Septiembre llegó con calor por el día, subiendo las temperaturas diurnas y manteniéndose las noches frescas (Con mínimas de entre 10 y 15 grados). El ataque de oídio había evolucionado hacia el centro del viñedo, donde incluso hubo plantas que no se pudieron vendimiar por tener una situación sanitaria mala.  

En este 2020 nos tocó vendimiar en Septiembre. Como adelantábamos al inicio, la naturaleza despertó antes con el calor que llegó en Febrero y debido a ello, la vendimia se adelantó en 2020 una o dos semanas con respecto a lo habitual.

Comenzamos a vendimiar nuestra uva blanca de palomino el 16 de Septiembre. Las tintas se vendimiaron pasadas las tormentas  del tercer fin de semana, concretamente el 23 de Septiembre. Esas tormentas y el posterior tiempo soleado, hicieron que las bayas creciesen en tamaño y que aumentasen en azúcares. En la fecha de vendimia las bayas tenían una madurez óptima para su recolección.

Parece que, ocurra lo que ocurra,  la naturaleza pone casi siempre todos los elementos en su lugar para que los frutos lleguen en las mejores condiciones posibles a la fecha de recolección.

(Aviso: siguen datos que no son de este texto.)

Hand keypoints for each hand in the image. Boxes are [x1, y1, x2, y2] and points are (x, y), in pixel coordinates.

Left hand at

En este 2020, dado que ha sido un año lluvioso y caluroso, limitamos la producción de forma importante mediante una intensa poda en verde para conseguir menor cantidad de uva pero que tuviese mayor expresividad.

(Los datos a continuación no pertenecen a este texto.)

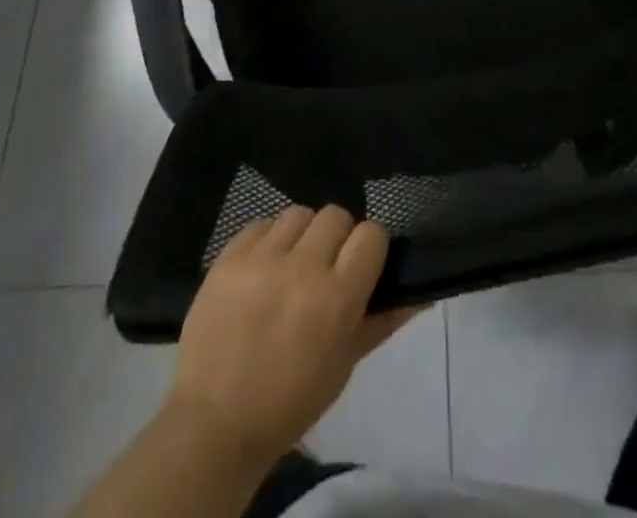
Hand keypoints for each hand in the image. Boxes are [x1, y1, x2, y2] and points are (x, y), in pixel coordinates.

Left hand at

Debido al ataque de oídio, se realizó también una selección de uva en la vendimia, llevando solo a fermentación los mejores granos y racimos más sanos.

Con todo esto, la añada 2020 se repartirá entre la elaboración MicroCuvée Blanco con el palomino de nuestra viña, y  el icónico Lobo, del que habrá una edición especial elaborada con uvas mencía y tempranillo. Es de esperar que debido a la poda en verde y a la selección efectuada en vendimia, los vinos resultantes sea más intensos, profundos y aromáticos que en añadas anteriores, acompañados de la ligereza y frescura que los caracterizan.

Seguiremos de cerca la evolución y en unos meses tendremos el resultado. De momento todo hace indicar que, a pesar de todo, esta será una gran añada.